Mindhunter - Tödliche Gabe (German Edition)
Teil der Ausbildung hier am OI behandelte die Entscheidung, wann und wo man seine Kräfte einsetzte. Und den respektvollen Umgang mit den vielen Fraktionierten, die auf dieser Welt lebten. Verglichen mit Diaz war eher Mac diejenige, die in diesem Bereich Probleme hatte.
Diaz hatte sich voll und ganz der Zen-orientierten Philosophie und dem mönchsartigen Leben verschrieben, was ihm das Training für eine höhere Vernetzung erleichtern sollte.
Er war ein Mann, der nicht viele Worte machte, verrichtete ruhig seine Arbeit und war meistens in sich gekehrt, wenn man ihm auf den Fluren des OI begegnete – was sicher nicht ganz einfach war, angesichts der Aufmerksamkeit, die ihm sein Aussehen sicherlich bescherte.
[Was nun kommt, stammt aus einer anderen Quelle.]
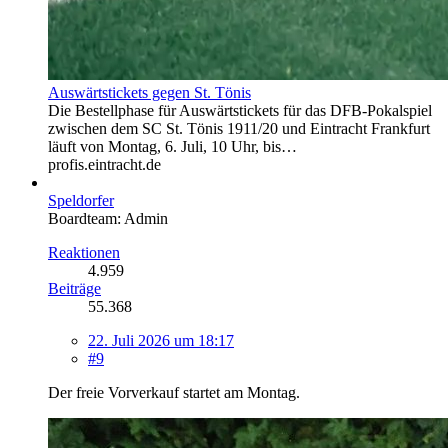
Auswärtstickets gegen St. Tönis
Die Bestellphase für Auswärtstickets für das DFB-Pokalspiel
zwischen dem SC St. Tönis 1911/20 und Eintracht Frankfurt
läuft von Montag, 6. Juli, 10 Uhr, bis…
profis.eintracht.de
Speldorfer
Boardteam: Admin
Reaktionen
4.959
Beiträge
55.368
22. Juli 2026 um 18:17
#9
Der freie Vorverkauf startet am Montag.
Der Groß-Than war nicht nur sehr muskulös, sondern auch knapp zehn Zentimeter größer als Elliot, und Elliot hatte die eins achtzig bereits überschritten, bevor er fünfzehn wurde. Diaz hatte Beine wie Baumstämme und Arme und Schultern wie … Jedenfalls war der Mann körperlich in Bestform. Und mit seinem dunklen Haar, das er kurz trug, diesen lebhaften meergrünen Augen, der perfekten Nase und Gesichtszügen, die wie gemeißelt waren …
Überflüssig zu erwähnen, dass Diaz’ Besuche im Fitnessraum des OI zu einer Zuschauerattraktion für das weibliche Forschungspersonal geworden waren.
Obwohl Diaz – zumindest soweit Elliot wusste – sein Trainingsgelübde und das damit verbundene Zölibat sehr ernst nahm.
Aber wirklich sicher war sich Elliot da gar nicht . Er und Diaz waren nicht befreundet. Sie waren Kollegen. Bekannte, die sich gegenseitig respektierten. Sie kannten einander gut genug, um auch mal eine Weihnachtsfeier zu überstehen, bei der sie nebeneinander platziert worden waren. Aber während Elliot regelmäßig Zeit mit Mac verbrachte und auch immer wieder mit Bach plauderte, hatte er noch nie entspannt mit Diaz herumgesessen.
Nicht ein einziges Mal.
Nicht, dass Elliot es nicht versucht hatte. In den sieben Jahren, seit er hier arbeitete, einschließlich der letzten drei, seit er auf dem Campus wohnte, hatte er die Freundschaftskarte immer ganz oben auf den Stapel liegen gehabt, wenn er mit Diaz zu tun gehabt hatte. Doch der andere war immer auf Distanz geblieben.
Eine Weile hatte Elliot gedacht, Diaz hätte vielleicht ein Problem mit Schwulen. Aber mit der Zeit hatte er festgestellt, dass Diaz zu jedem Abstand hielt.
»Okay. Sie können gehen«, sagte Elliot, aber er gab die Tür nicht frei, und da öffnete Diaz die Augen und sah ihn an. Blickkontakt. Endlich. Seine Pupillen waren nicht geweitet, und seine Augen nicht glasig. Das war gut. »Aber wehe ich kriege nicht innerhalb der nächsten dreißig Minuten einen Bericht zu sehen, dass Sie noch mal gescannt wurden. Lassen Sie es nicht so weit kommen, dass ich komme und sie mir hole. Denn das werde ich. Darauf können Sie Gift nehmen.«
Diaz biss die Zähne aufeinander, und die Muskeln in seinem Kiefer zuckten, während er nur dastand und ihn anstarrte.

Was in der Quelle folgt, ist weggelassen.